Giorgio sursaute et se retourne:

le vieil homme se tient juste derrière lui et, comme lui, contemple l'orphelinat. Le manteau de Giorgio, trop long et trop large, donne une allure absurde au docteur Degrâce. Le vieil homme, la tête haute, presque méprisant, tend la main à Giorgio.

DOCTEUR DEGRACE (aristocratique) Sébastien Degrâce ... A qui ai-je l'honneur?

Giorgio serre machinalement la main du docteur, ((les yeux rivés à la marque violette qui enserre le cou dénudé du vieil homme.))

GIORGIO (sans voix) Giorgio Volli ...

Le docteur Degrâce sort de la poche intérieure du manteau les dessins d'enfants et les tend à Giorgio.

DOCTEUR DEGRACE Je pense que c'est à vous?

Giorgio prend les dessins sans rien dire. Le docteur Degrâce saisit le cheval par la bride et, regardant le ciel.

DOCTEUR DEGRACE Il fait vraiment un temps de cochons!

Le vieil homme tire le cheval et commence à descendre la côte. oppressé, Giorgio regarde s'éloigner la carriole. Il fait quelques pas dans la neige...

GIORGIO (la bouche sèche, appelant tout bas) Docteur Degrâce! ...

Giorgio vacille, son pas se bloque...

GIORGIO (encore moins audible) Docteur Degrâce ...

(Dans le vent, le hurlement des loups se fait plus présent.)

Giorgio tombe à genoux, lâchant tous ses dessins. Devant lui, la carriole continue de s'éloigner en direction de l'orphelinat. ((Giorgio, fébrile, regarde tout autour de lui, ouvrant des yeux d'enfant émerveillé sur les dessins de loups éparpillés qui tourbillonnent dans le vent.))

GIORGIO (chuchotant:, fébrile) Les loups ... les loups ... (à peine audible) les loups ...

Il tombe, face contre neige...

NOIR TOTAL

Dans le noir total, la respiration difficile de Giorgio se mêle aux souffles lointains du vent et aux hurlements des loups. Des petits rires féminins montent crescendo ...
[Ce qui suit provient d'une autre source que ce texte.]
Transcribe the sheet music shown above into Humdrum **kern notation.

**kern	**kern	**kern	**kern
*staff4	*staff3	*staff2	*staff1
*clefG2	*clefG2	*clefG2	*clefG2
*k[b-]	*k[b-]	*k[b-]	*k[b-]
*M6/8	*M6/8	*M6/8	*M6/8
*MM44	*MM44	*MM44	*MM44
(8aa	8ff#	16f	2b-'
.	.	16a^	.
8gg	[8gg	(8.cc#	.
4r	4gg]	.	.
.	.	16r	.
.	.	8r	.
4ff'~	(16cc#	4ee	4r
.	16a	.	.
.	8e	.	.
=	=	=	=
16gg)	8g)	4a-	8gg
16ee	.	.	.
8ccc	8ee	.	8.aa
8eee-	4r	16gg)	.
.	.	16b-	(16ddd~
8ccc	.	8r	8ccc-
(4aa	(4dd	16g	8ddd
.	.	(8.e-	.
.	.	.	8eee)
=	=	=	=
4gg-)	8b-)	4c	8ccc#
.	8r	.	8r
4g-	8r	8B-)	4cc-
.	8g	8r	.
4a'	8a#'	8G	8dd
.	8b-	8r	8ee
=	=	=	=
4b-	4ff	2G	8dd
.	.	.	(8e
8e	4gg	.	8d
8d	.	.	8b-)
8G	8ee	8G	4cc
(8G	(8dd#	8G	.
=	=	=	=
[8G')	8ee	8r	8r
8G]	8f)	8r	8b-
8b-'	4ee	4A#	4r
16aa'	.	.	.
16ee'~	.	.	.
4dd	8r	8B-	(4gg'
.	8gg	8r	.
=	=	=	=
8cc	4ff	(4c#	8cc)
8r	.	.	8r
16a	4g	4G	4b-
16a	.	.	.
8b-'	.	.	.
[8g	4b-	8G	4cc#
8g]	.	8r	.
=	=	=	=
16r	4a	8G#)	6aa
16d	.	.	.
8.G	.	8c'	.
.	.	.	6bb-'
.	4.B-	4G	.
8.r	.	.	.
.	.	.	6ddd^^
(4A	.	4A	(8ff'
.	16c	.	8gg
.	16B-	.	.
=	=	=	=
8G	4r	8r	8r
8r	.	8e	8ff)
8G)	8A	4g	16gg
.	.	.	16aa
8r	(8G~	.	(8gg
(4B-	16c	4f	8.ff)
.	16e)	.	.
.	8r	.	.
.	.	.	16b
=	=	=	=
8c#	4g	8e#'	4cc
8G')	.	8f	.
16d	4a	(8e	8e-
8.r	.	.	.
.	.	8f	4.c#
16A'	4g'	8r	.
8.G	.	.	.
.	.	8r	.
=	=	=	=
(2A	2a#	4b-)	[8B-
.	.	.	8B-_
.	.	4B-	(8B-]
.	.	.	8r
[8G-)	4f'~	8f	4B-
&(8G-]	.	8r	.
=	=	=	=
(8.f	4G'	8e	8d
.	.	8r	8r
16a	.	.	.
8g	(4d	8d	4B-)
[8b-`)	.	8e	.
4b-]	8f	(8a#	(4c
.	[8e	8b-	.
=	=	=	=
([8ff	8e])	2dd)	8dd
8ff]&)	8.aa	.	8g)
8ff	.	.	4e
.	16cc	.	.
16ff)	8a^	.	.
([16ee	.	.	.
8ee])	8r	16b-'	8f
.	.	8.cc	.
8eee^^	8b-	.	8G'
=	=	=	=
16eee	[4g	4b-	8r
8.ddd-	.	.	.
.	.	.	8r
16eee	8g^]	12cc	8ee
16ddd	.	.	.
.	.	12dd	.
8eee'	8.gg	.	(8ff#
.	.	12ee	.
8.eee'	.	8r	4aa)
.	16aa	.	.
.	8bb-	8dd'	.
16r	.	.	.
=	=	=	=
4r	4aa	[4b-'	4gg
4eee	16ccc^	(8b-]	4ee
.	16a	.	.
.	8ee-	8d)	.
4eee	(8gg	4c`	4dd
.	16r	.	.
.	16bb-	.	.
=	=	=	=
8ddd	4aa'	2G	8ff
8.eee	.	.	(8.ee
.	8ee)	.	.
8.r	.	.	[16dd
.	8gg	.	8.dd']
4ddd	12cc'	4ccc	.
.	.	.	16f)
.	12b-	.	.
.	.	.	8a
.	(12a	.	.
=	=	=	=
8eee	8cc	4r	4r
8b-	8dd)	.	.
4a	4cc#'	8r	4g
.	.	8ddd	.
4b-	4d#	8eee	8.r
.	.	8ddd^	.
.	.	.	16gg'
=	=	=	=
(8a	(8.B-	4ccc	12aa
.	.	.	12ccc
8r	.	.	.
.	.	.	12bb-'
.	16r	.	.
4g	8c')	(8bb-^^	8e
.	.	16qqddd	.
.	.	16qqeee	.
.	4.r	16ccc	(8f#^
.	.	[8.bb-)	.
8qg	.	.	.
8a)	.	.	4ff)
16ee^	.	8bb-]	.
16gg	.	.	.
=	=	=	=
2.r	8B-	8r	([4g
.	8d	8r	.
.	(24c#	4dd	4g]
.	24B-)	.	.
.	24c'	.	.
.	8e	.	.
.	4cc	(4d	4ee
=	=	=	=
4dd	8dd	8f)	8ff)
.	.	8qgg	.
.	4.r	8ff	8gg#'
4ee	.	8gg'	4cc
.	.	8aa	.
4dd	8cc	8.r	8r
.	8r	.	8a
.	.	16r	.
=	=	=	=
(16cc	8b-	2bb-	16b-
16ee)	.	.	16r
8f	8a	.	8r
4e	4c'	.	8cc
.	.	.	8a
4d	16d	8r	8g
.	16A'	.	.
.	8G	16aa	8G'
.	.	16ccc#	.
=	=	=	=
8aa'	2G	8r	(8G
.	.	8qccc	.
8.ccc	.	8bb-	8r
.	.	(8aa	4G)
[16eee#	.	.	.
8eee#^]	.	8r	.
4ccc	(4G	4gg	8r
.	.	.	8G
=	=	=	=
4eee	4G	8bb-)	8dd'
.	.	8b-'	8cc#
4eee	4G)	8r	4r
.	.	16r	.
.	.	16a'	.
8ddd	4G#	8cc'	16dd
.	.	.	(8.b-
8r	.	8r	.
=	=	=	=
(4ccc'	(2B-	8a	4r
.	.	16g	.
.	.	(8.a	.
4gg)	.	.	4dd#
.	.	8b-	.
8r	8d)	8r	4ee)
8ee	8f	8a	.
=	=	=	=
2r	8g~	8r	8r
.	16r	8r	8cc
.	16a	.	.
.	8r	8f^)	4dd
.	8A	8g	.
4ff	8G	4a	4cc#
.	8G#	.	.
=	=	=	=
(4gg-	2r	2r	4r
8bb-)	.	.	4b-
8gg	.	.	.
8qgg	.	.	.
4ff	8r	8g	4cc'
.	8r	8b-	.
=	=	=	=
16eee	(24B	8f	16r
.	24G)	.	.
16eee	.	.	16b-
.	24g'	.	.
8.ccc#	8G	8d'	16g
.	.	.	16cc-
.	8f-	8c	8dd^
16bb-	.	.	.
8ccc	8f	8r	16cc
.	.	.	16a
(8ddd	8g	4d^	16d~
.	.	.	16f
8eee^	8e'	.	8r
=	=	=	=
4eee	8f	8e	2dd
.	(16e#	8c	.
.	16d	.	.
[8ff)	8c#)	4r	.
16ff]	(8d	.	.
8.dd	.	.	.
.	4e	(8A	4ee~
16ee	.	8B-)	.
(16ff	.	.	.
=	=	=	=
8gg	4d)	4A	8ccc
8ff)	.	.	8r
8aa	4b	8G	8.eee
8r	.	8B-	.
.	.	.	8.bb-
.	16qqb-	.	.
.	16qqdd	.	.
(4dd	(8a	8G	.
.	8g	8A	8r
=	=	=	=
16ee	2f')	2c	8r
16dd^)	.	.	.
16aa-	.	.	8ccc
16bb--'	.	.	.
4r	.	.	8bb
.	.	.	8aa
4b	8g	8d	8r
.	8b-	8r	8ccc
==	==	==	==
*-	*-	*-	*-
CATHERINE (off  à voix basse) ... Il est mort? Regarde comme il est beau... Il n'a plus peur, maintenant ... (petits rires)

67 INT, NUIT ORPHELINAT DEGRACE UNE CHAMBRE D'ENFANT

Nous sommes toujours dans le noir total. on entend maintenant le son lointain d'un piano qui, joue les notes de la comptine que chantaient les enfants sur la place de Chanteloup. Puis la voix d'une femme qui fredonne tout bas:

LA BONNE (off très présente) Do, ré, mi , fa, sol, Toutes les femmes sont folles, Excepté ma bonne, Qui fait des tartes aux pommes"(Ad.Lib.)